At that volume many of the knives must be stainless. JNS 1k is crazy fast but clogs fast on stainless. 

I'd be tempted to go: DMT coarse, gesshin 2K, felt with Dave's 3 micron diamond spray. 

The strop could be magnetic to the DMT and the 2K could get resurfaced by the DMT too.


----------



## Fritzkrieg (Mar 11, 2015)

What is the approximate grit of DMT coarse? Just wondering as that seems like it would leave big teeth.


----------



## turbochef422 (Mar 11, 2015)

It's a real mix of stainless and carbon. A lot of the chefs in the area that drop them off have decent quality carbon.


----------



## labor of love (Mar 11, 2015)

Gesshin 400 for sure. It works well on all types of steel. Definitely much faster than chosera 400.


----------



## Fritzkrieg (Mar 11, 2015)

labor of love said:


> Gesshin 400 for sure. It works well on all types of steel. Definitely much faster than chosera 400.

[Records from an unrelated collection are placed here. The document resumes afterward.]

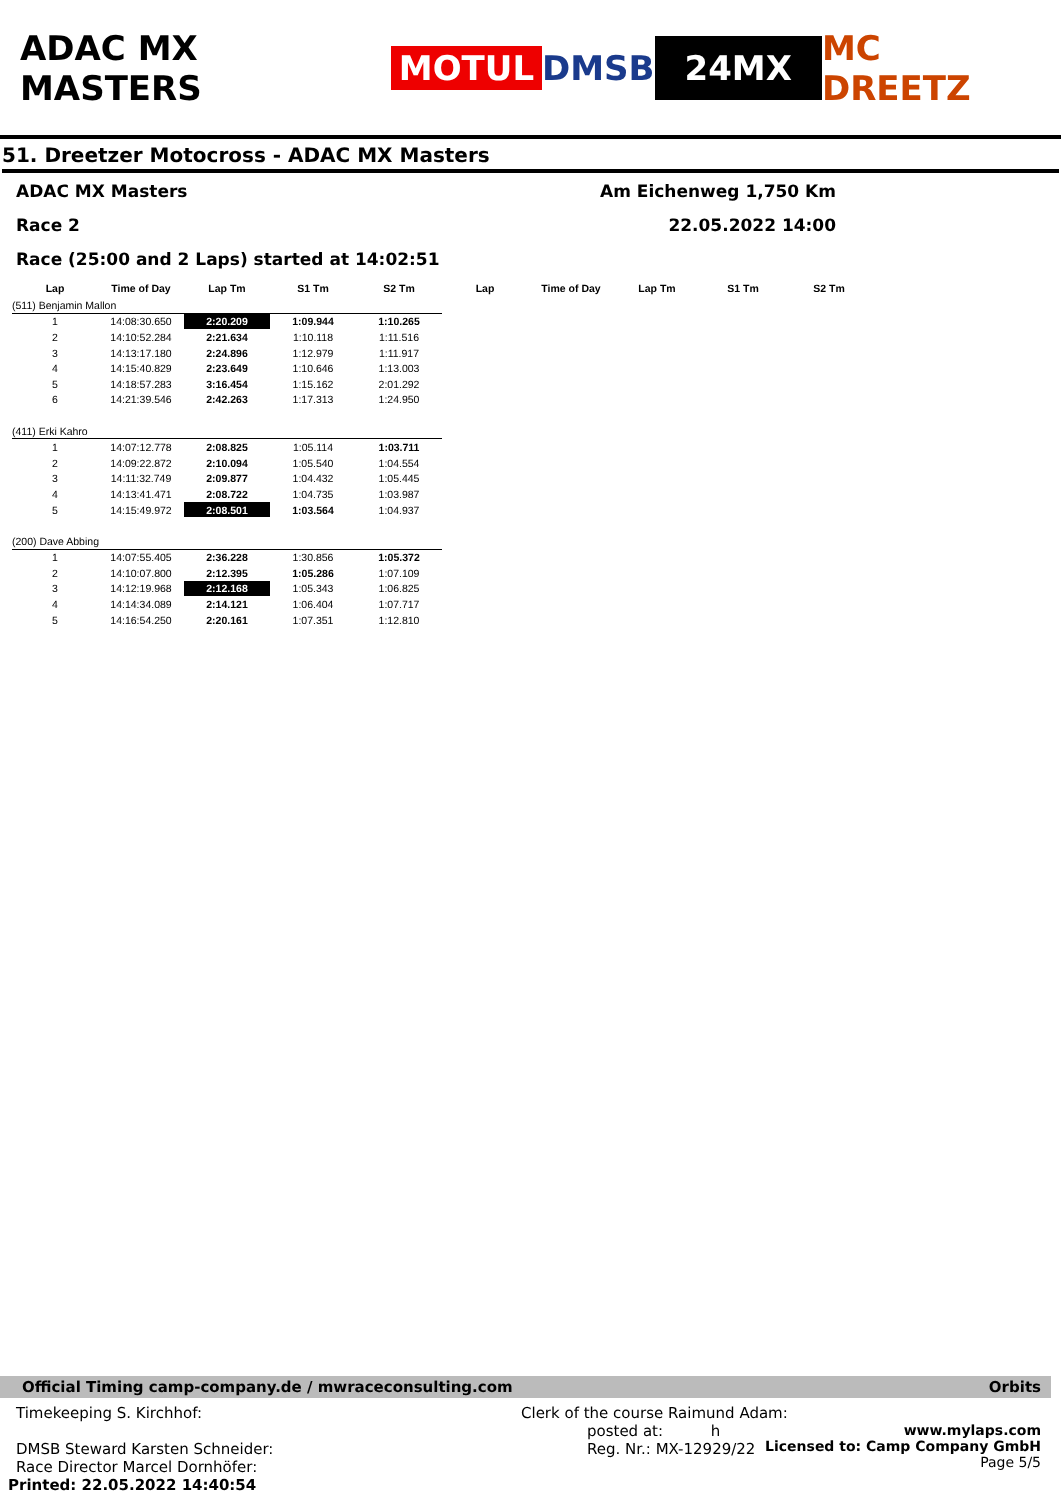ADAC MX MASTERS MOTUL DMSB 24MX MC DREETZ
51. Dreetzer Motocross - ADAC MX Masters
ADAC MX Masters Am Eichenweg 1,750 Km
Race 2 22.05.2022 14:00
Race (25:00 and 2 Laps) started at 14:02:51
| Lap | Time of Day | Lap Tm | S1 Tm | S2 Tm | Lap | Time of Day | Lap Tm | S1 Tm | S2 Tm |
| --- | --- | --- | --- | --- | --- | --- | --- | --- | --- |
| (511) Benjamin Mallon | | | | | | | | | |
| 1 | 14:08:30.650 | 2:20.209 | 1:09.944 | 1:10.265 | | | | | |
| 2 | 14:10:52.284 | 2:21.634 | 1:10.118 | 1:11.516 | | | | | |
| 3 | 14:13:17.180 | 2:24.896 | 1:12.979 | 1:11.917 | | | | | |
| 4 | 14:15:40.829 | 2:23.649 | 1:10.646 | 1:13.003 | | | | | |
| 5 | 14:18:57.283 | 3:16.454 | 1:15.162 | 2:01.292 | | | | | |
| 6 | 14:21:39.546 | 2:42.263 | 1:17.313 | 1:24.950 | | | | | |
| (411) Erki Kahro | | | | | | | | | |
| 1 | 14:07:12.778 | 2:08.825 | 1:05.114 | 1:03.711 | | | | | |
| 2 | 14:09:22.872 | 2:10.094 | 1:05.540 | 1:04.554 | | | | | |
| 3 | 14:11:32.749 | 2:09.877 | 1:04.432 | 1:05.445 | | | | | |
| 4 | 14:13:41.471 | 2:08.722 | 1:04.735 | 1:03.987 | | | | | |
| 5 | 14:15:49.972 | 2:08.501 | 1:03.564 | 1:04.937 | | | | | |
| (200) Dave Abbing | | | | | | | | | |
| 1 | 14:07:55.405 | 2:36.228 | 1:30.856 | 1:05.372 | | | | | |
| 2 | 14:10:07.800 | 2:12.395 | 1:05.286 | 1:07.109 | | | | | |
| 3 | 14:12:19.968 | 2:12.168 | 1:05.343 | 1:06.825 | | | | | |
| 4 | 14:14:34.089 | 2:14.121 | 1:06.404 | 1:07.717 | | | | | |
| 5 | 14:16:54.250 | 2:20.161 | 1:07.351 | 1:12.810 | | | | | |
Official Timing camp-company.de / mwraceconsulting.com Orbits
Timekeeping S. Kirchhof:
DMSB Steward Karsten Schneider:
Race Director Marcel Dornhöfer:
Printed: 22.05.2022 14:40:54
Clerk of the course Raimund Adam:
posted at: h
Reg. Nr.: MX-12929/22 www.mylaps.com
Licensed to: Camp Company GmbH
Page 5/5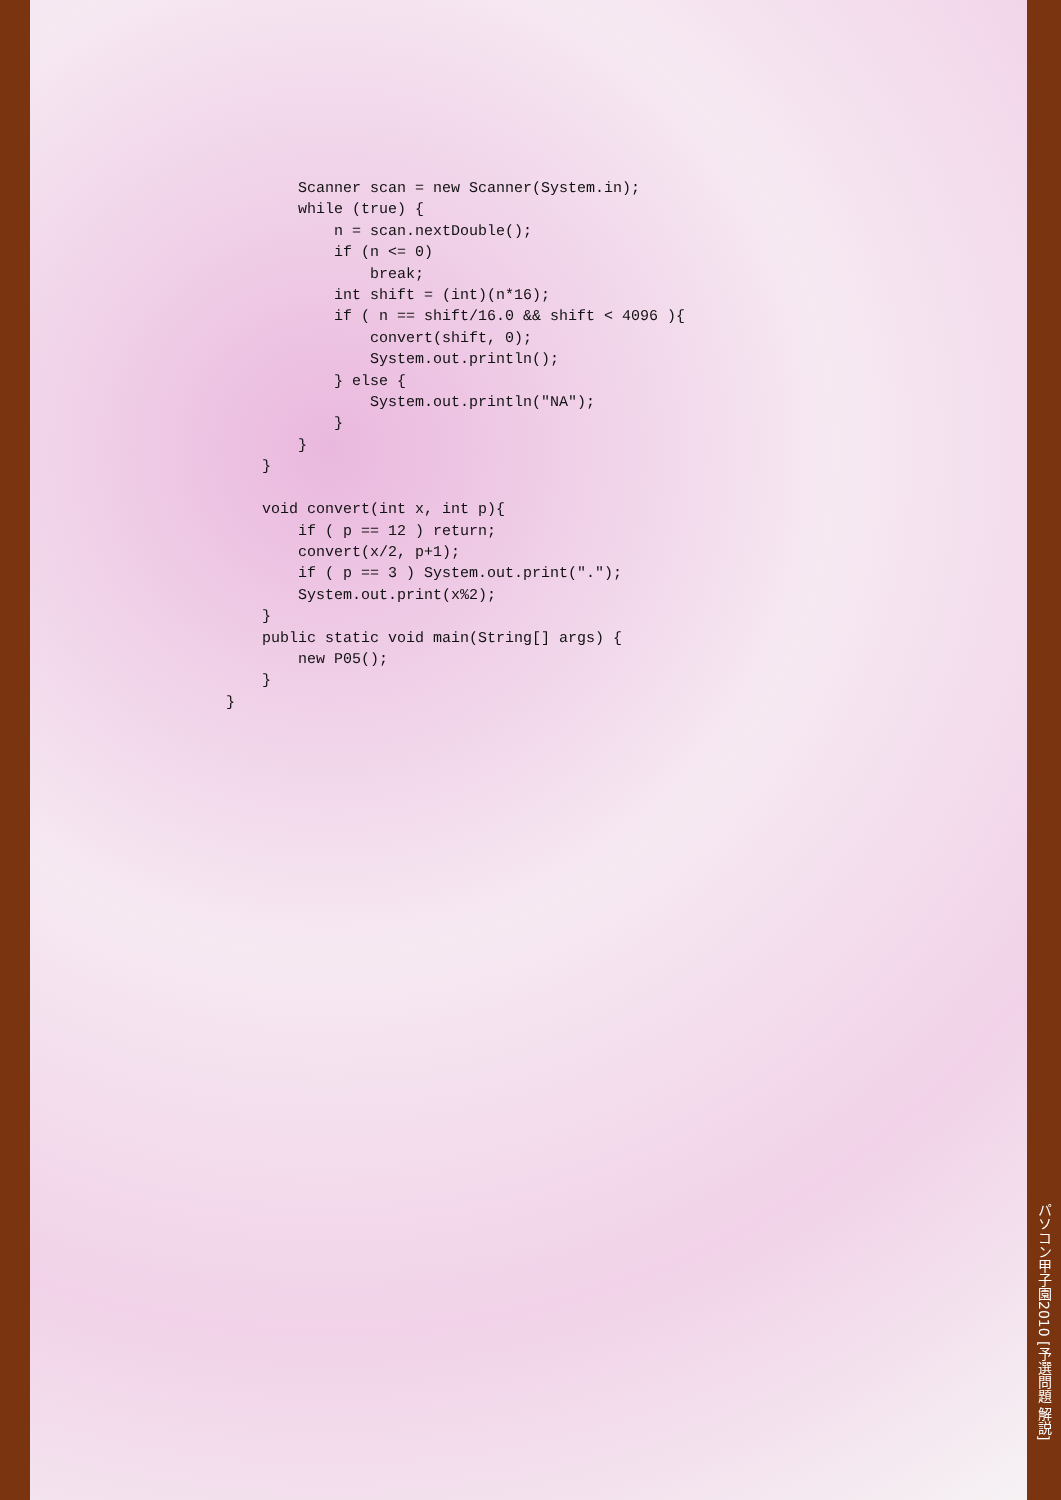Scanner scan = new Scanner(System.in);
        while (true) {
            n = scan.nextDouble();
            if (n <= 0)
                break;
            int shift = (int)(n*16);
            if ( n == shift/16.0 && shift < 4096 ){
                convert(shift, 0);
                System.out.println();
            } else {
                System.out.println("NA");
            }
        }
    }

    void convert(int x, int p){
        if ( p == 12 ) return;
        convert(x/2, p+1);
        if ( p == 3 ) System.out.print(".");
        System.out.print(x%2);
    }
    public static void main(String[] args) {
        new P05();
    }
}
パソコン甲子園2010 [予選問題 解説]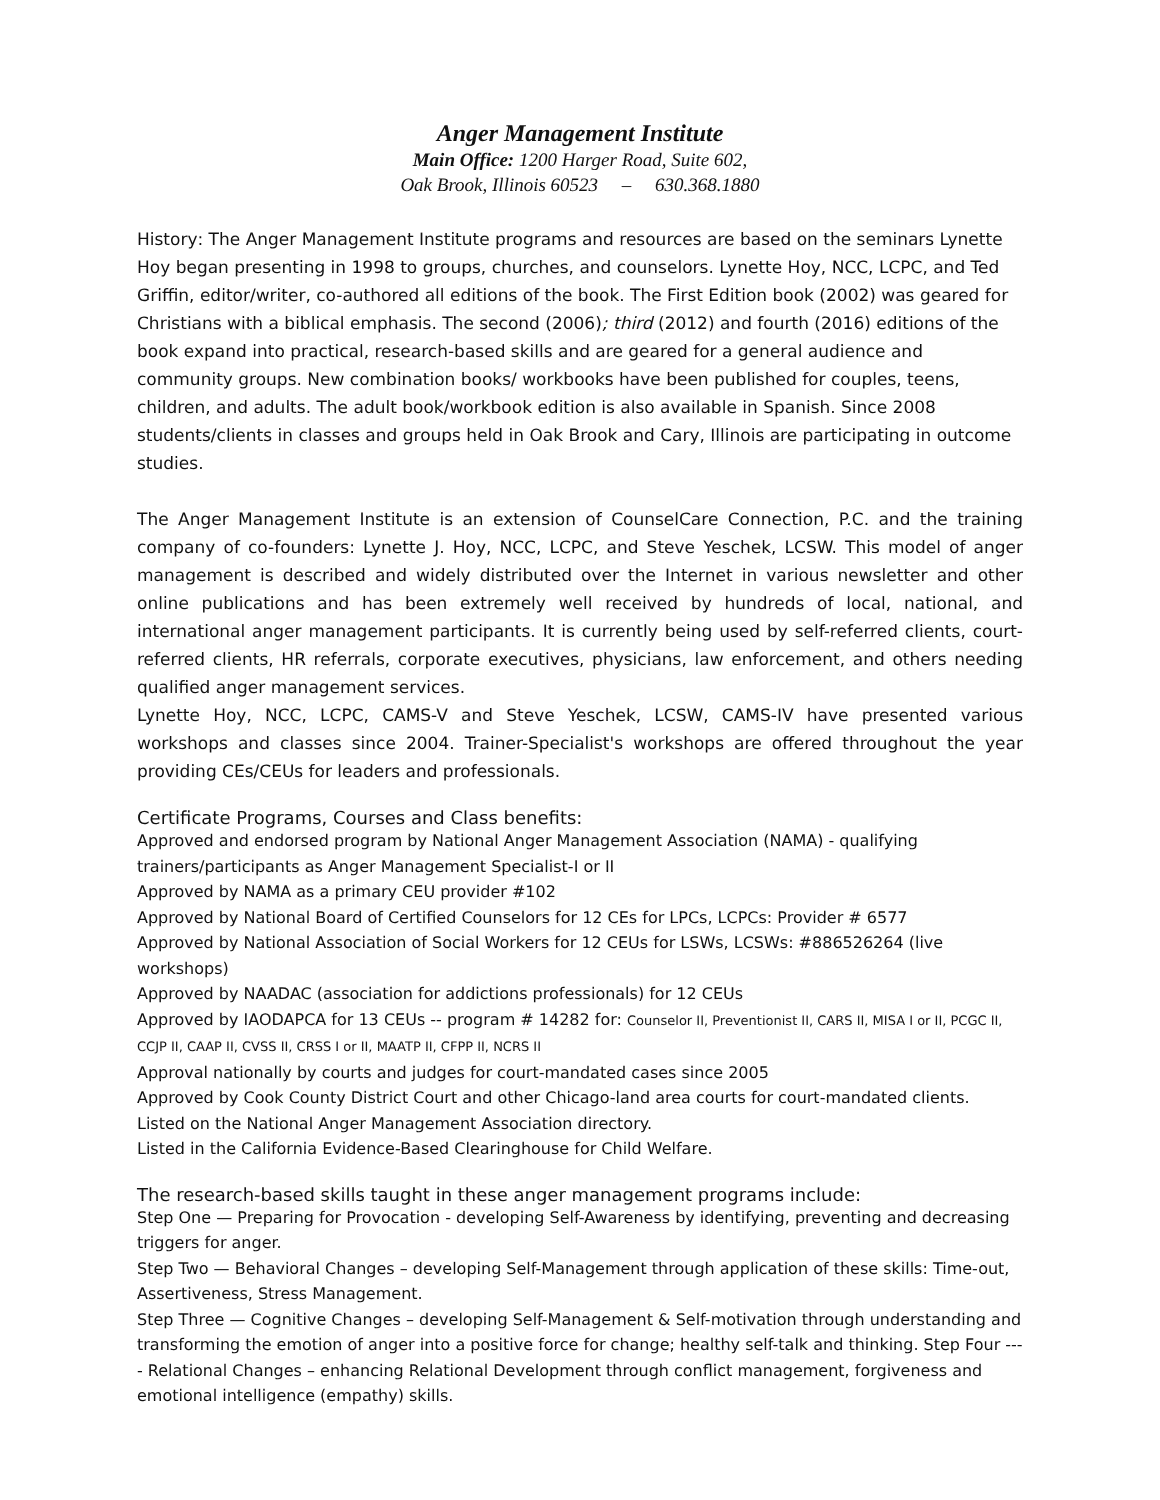Anger Management Institute
Main Office: 1200 Harger Road, Suite 602,
Oak Brook, Illinois 60523 – 630.368.1880
History: The Anger Management Institute programs and resources are based on the seminars Lynette Hoy began presenting in 1998 to groups, churches, and counselors. Lynette Hoy, NCC, LCPC, and Ted Griffin, editor/writer, co-authored all editions of the book. The First Edition book (2002) was geared for Christians with a biblical emphasis. The second (2006); third (2012) and fourth (2016) editions of the book expand into practical, research-based skills and are geared for a general audience and community groups. New combination books/ workbooks have been published for couples, teens, children, and adults. The adult book/workbook edition is also available in Spanish. Since 2008 students/clients in classes and groups held in Oak Brook and Cary, Illinois are participating in outcome studies.
The Anger Management Institute is an extension of CounselCare Connection, P.C. and the training company of co-founders: Lynette J. Hoy, NCC, LCPC, and Steve Yeschek, LCSW. This model of anger management is described and widely distributed over the Internet in various newsletter and other online publications and has been extremely well received by hundreds of local, national, and international anger management participants. It is currently being used by self-referred clients, court-referred clients, HR referrals, corporate executives, physicians, law enforcement, and others needing qualified anger management services.
Lynette Hoy, NCC, LCPC, CAMS-V and Steve Yeschek, LCSW, CAMS-IV have presented various workshops and classes since 2004. Trainer-Specialist's workshops are offered throughout the year providing CEs/CEUs for leaders and professionals.
Certificate Programs, Courses and Class benefits:
Approved and endorsed program by National Anger Management Association (NAMA) - qualifying trainers/participants as Anger Management Specialist-I or II
Approved by NAMA as a primary CEU provider #102
Approved by National Board of Certified Counselors for 12 CEs for LPCs, LCPCs: Provider # 6577
Approved by National Association of Social Workers for 12 CEUs for LSWs, LCSWs: #886526264 (live workshops)
Approved by NAADAC (association for addictions professionals) for 12 CEUs
Approved by IAODAPCA for 13 CEUs -- program # 14282 for: Counselor II, Preventionist II, CARS II, MISA I or II, PCGC II, CCJP II, CAAP II, CVSS II, CRSS I or II, MAATP II, CFPP II, NCRS II
Approval nationally by courts and judges for court-mandated cases since 2005
Approved by Cook County District Court and other Chicago-land area courts for court-mandated clients.
Listed on the National Anger Management Association directory.
Listed in the California Evidence-Based Clearinghouse for Child Welfare.
The research-based skills taught in these anger management programs include:
Step One — Preparing for Provocation - developing Self-Awareness by identifying, preventing and decreasing triggers for anger.
Step Two — Behavioral Changes – developing Self-Management through application of these skills: Time-out, Assertiveness, Stress Management.
Step Three — Cognitive Changes – developing Self-Management & Self-motivation through understanding and transforming the emotion of anger into a positive force for change; healthy self-talk and thinking. Step Four ---- Relational Changes – enhancing Relational Development through conflict management, forgiveness and emotional intelligence (empathy) skills.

Does the Gesshin also dish slowly? I have used the Chosrera 400 extensively and have had to do only minimal flattening and it cuts faster than others I've tried in that grit range, and it leaves a great scratch pattern.


----------



## ThEoRy (Mar 11, 2015)

It dishes faster than a beston 500 but cuts faster as well. Excellent feedback and scratch pattern. Jon also has a 400s which dishes even slower apparently.


----------



## SolidSnake03 (Mar 11, 2015)

The Shapton Pro's seem to cut very fast, don't dish much and are affordable priced compared to a lot of the other options out there at the grits your interested in.


----------



## Benuser (Mar 11, 2015)

Chosera 400, 800, 3000.


----------



## panda (Mar 11, 2015)

benuser - i am planning on exactly that lineup for use at work.


----------



## Benuser (Mar 11, 2015)

The 800 is their hidden gem.


----------



## labor of love (Mar 11, 2015)

Fritzkrieg said:


> Does the Gesshin also dish slowly? I have used the Chosrera 400 extensively and have had to do only minimal flattening and it cuts faster than others I've tried in that grit range, and it leaves a great scratch pattern.



Chosera 400 has alot of great attributes. But if the OP is looking for a stone that sharpens and thins fast I would suggest he look elsewhere.


----------



## Fritzkrieg (Mar 12, 2015)

Not to threadjack, but I am now sold on the Gesshin 400S. I'm curious to see the difference between it and my Chosera  Great thread, folks.


----------



## turbochef422 (Apr 5, 2015)

So I went with the chosera 400 800 3000. I really love them so far. I haven't had to go "all out" yet so I can't say how fast the 400 is when the edge is toast but so far so good. They feel great and the edge came off toothy. In gonna add something coarser for my work set up and probably a higher one too. Thanks for all the advice.


----------